Febrile Seizures and Healthy Anxiety

It’s Friday morning and the air is cool. The sun is out and the clouds are sparse. The kids are off to school and daycare for the first time in 5 weeks and my music is turned up. Thank you Walker Hayes Pandora station. I have a quarter cup of coffee left in my to-go mug; it’s still hot despite being poured over an hour ago. I don’t feel like I’m scraping myself off the floor today. It’s a good morning.

I mentioned it in my last post but I started anxiety meds at the end of May. It takes a while for the meds to get in your system but I can say without a doubt that medication combined with therapy has made a world of difference for me. I still struggle with anxiety but I’m getting better at recognizing healthy anxious thoughts vs. obsessive thoughts. I’m getting better at communicating those obsessive thoughts with my husband and he’s getting better at giving me grace when I can’t let go of something, snap at him, or need to step away.

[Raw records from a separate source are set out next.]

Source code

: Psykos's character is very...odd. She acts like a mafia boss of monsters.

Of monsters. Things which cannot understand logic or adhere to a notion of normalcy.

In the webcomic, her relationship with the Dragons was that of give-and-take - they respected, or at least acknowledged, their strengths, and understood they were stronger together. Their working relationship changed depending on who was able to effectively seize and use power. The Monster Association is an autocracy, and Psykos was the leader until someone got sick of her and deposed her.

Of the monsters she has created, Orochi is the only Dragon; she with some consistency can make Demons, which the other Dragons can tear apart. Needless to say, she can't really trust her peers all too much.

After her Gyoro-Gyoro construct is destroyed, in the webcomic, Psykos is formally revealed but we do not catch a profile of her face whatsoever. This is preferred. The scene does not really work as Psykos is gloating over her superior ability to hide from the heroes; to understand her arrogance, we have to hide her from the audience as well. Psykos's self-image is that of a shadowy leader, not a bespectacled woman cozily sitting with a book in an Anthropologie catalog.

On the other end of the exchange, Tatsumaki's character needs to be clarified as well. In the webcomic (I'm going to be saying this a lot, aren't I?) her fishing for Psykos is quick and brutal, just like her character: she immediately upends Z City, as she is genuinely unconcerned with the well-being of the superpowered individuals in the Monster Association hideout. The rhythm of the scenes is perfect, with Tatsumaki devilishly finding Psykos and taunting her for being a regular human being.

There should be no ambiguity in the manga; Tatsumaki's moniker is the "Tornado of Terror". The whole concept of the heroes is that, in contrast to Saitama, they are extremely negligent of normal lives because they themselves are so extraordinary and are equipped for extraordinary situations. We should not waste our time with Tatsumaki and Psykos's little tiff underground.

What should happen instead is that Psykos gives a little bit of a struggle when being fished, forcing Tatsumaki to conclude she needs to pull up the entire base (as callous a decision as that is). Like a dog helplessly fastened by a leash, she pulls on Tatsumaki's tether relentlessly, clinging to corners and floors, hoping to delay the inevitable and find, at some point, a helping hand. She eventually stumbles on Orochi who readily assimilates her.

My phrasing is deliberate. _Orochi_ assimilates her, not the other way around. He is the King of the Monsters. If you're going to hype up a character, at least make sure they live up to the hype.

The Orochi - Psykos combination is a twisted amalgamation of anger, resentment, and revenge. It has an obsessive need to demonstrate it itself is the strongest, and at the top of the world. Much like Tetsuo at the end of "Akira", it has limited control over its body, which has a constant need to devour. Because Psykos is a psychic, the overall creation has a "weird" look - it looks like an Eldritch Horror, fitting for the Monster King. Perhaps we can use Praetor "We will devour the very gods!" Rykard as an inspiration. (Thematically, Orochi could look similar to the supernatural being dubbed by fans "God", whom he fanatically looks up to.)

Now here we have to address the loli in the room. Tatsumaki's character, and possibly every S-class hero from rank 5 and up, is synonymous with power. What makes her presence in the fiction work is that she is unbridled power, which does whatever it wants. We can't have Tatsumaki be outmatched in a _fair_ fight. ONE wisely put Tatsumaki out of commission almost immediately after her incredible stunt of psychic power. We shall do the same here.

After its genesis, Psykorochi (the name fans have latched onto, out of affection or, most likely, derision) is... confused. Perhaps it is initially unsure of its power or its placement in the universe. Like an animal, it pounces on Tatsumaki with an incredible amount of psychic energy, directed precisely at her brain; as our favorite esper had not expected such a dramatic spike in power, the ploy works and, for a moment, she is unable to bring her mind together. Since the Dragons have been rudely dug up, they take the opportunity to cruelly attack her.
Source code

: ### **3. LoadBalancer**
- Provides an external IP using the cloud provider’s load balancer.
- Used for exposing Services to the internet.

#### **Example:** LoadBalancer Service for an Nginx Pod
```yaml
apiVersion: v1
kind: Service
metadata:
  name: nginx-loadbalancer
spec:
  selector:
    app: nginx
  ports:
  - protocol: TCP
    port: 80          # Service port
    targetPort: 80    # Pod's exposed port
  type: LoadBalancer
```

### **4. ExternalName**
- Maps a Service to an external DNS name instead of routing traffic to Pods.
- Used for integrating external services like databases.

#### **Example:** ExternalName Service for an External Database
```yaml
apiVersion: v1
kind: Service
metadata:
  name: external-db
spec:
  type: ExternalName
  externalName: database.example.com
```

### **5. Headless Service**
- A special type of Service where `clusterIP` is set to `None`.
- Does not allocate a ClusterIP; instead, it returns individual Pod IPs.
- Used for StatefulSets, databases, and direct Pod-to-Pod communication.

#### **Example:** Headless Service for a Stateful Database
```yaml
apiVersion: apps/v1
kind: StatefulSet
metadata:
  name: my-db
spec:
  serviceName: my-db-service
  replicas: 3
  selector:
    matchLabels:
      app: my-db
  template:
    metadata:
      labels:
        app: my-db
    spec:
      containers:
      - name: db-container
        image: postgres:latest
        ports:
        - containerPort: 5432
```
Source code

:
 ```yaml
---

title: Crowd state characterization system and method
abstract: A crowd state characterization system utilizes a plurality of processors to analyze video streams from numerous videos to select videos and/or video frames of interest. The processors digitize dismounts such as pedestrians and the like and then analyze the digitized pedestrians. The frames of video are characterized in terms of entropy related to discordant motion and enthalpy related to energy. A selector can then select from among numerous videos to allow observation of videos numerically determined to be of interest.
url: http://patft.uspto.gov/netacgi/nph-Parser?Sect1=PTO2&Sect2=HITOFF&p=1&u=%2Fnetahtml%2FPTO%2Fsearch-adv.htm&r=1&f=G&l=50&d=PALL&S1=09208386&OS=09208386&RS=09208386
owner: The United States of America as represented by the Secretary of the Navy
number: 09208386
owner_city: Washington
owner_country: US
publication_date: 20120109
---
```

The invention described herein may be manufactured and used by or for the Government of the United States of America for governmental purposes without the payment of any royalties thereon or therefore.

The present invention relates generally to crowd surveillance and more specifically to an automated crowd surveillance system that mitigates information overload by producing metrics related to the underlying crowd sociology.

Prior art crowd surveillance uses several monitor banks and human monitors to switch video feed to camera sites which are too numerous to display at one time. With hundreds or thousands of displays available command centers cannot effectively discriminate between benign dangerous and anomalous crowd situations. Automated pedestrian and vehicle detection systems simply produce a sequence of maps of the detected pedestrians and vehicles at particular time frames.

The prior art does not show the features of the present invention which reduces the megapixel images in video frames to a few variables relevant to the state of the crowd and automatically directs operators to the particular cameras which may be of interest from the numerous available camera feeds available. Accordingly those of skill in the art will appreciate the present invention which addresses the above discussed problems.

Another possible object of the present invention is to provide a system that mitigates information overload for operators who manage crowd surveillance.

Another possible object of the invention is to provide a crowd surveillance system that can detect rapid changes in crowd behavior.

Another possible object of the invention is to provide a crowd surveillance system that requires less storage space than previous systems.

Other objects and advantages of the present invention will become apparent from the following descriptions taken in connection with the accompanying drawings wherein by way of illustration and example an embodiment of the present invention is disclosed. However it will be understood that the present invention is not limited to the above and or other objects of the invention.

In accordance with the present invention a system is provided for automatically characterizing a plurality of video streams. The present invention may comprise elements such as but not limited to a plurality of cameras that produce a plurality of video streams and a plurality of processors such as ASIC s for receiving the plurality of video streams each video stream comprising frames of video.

Our son had a febrile seizure on Wednesday, his second since June. He’s been at daycare both times and both times I missed the call. I saw Fred’s text explaining what happened after I got out of a meeting and immediately left work. I called him on the way to daycare. I panicked. He panicked. I snapped. I didn’t get to daycare before the ambulance left the parking lot so I followed closely behind knowing that that they wouldn’t do anything but give him some acetaminophen and ibuprofen and a COVID test. I got turned around in the parking structure. Fred somehow made it to the ER before I did.

Febrile seizures are interesting because as long as they’re not occurring frequently during a single “illness” or longer than the completely frustrating range of somewhere between 5-15 minutes, medical professionals don’t really bat an eye. The first time it happened, the ER doctor told me to Google the answers to my questions about how often to expect seizures / whether or not they occur with every fever / if they’re caused by temperature alone or the rate at which the temperature elevates / the statistics of reoccurring vs. one time febrile seizures. Google. To a mom whose son had just had his first ever seizure that lasted 7 minutes followed by another one for 2 minutes.

Another interesting thing about febrile seizures is that the fever is often the first symptom of a virus. So you bring your kid to school and you temp them at the door and you send them on their way. They don’t have a stuffy / runny nose. They don’t have a cough at night. No sore throat. Not even a sneeze. Then they wake up from a nap with a temperature of 102 and they seize.

Little man didn’t need the ambulance ride but I’m shit in emergency situations and I couldn’t think straight. The director at daycare told me the EMTs had arrived and I couldn’t slow down my thoughts enough to ask the questions:

  • Does he have a temperature?
  • How long did the seizure last?
  • Is he lucid?

His COVID test was negative and I tested negative on Tuesday after a coworker was diagnosed. I waited the appropriate number of days before testing myself, we mask in meetings at work, and my other team members tested negative but I’m still obsessing. I could take another test but the first did nothing to curb my anxiety so I haven’t, telling myself that I can rely on the test results and that my anxious thoughts aren’t serving me.

Healthy: Taking the necessary precautions to prevent illness and testing for COVID after a possible exposure

Obsessive: Thinking that you have COVID and spread it to your child despite knowing you and your son tested negative

I’ve always been an anxious person. I know that about myself. I think back across relationships and I see the patterns. The way I obsessed. The way I let healthy anxiety roll into obsessive anxiety. I’m sorry. I’m sorry for being so rigid. I’m sorry that I held so tightly to control. I’m sorry if my anxiety made you doubt yourself. Recognizing healthy anxiety and letting the rest go is something I’ll probably always work on.

So I sent my son to daycare today. I’m slow-sipping coffee. I’m spending a moment in catharsis before I hit post and carry on with my day. And I’m trusting that God has this. That whatever caused Freddy’s seizure just is. If I could have prevented it, I would have; I can’t control what is.